■ **WORK INSTRUCTIONS**
An exact copy of the data is needed, but without any of its images.
○ ○ ○ ○ ○ ○ ○
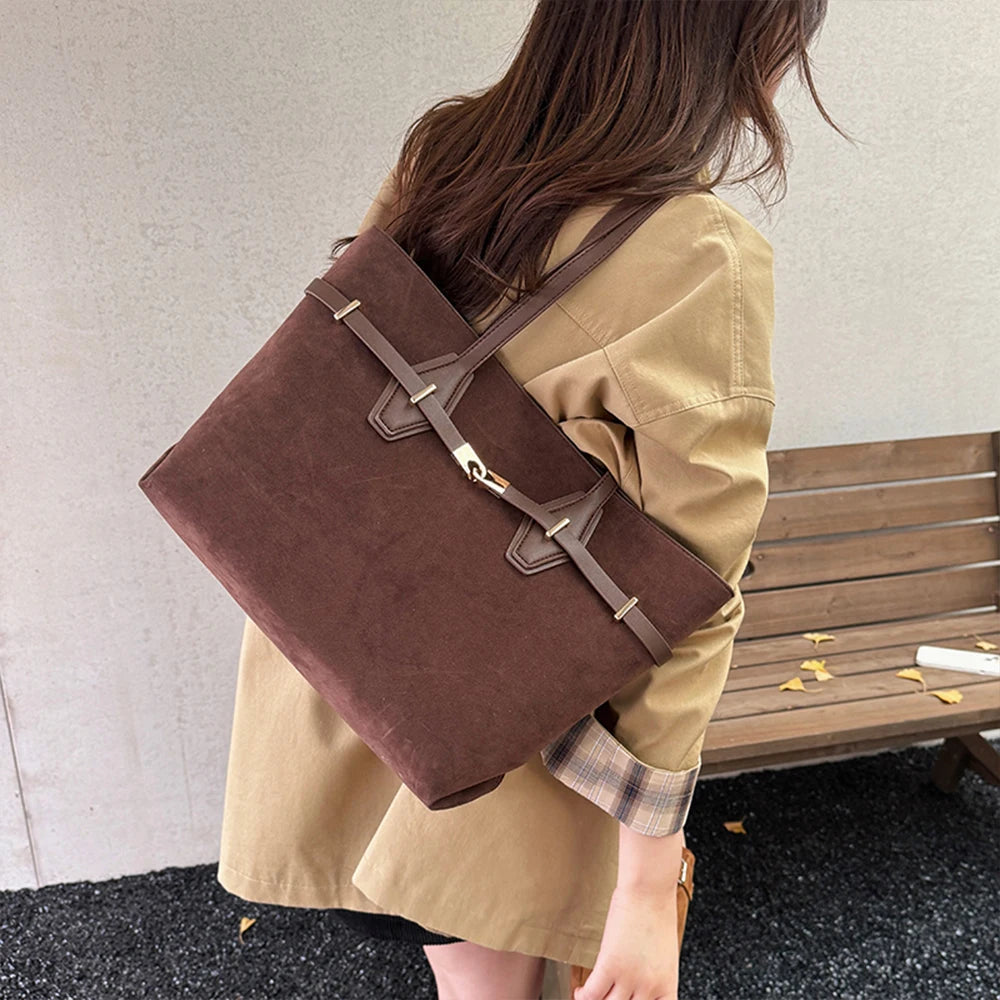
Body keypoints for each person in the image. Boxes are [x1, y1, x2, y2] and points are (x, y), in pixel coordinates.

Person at [216, 2, 848, 998]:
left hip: (342, 668)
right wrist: (645, 881)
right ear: (738, 43)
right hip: (504, 728)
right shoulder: (699, 253)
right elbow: (691, 590)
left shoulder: (448, 152)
○ ○ ○ ○ ○ ○ ○
■ **SOLUTION TO THE PROBLEM**
Body keypoints for each person in the image. Boxes are [x1, y1, x2, y2] and points are (x, y), in pixel coordinates.

Person at [216, 2, 848, 998]:
left hip: (342, 668)
right wrist: (645, 881)
right ear: (738, 43)
right hip: (504, 728)
right shoulder: (699, 253)
right elbow: (691, 590)
left shoulder: (448, 152)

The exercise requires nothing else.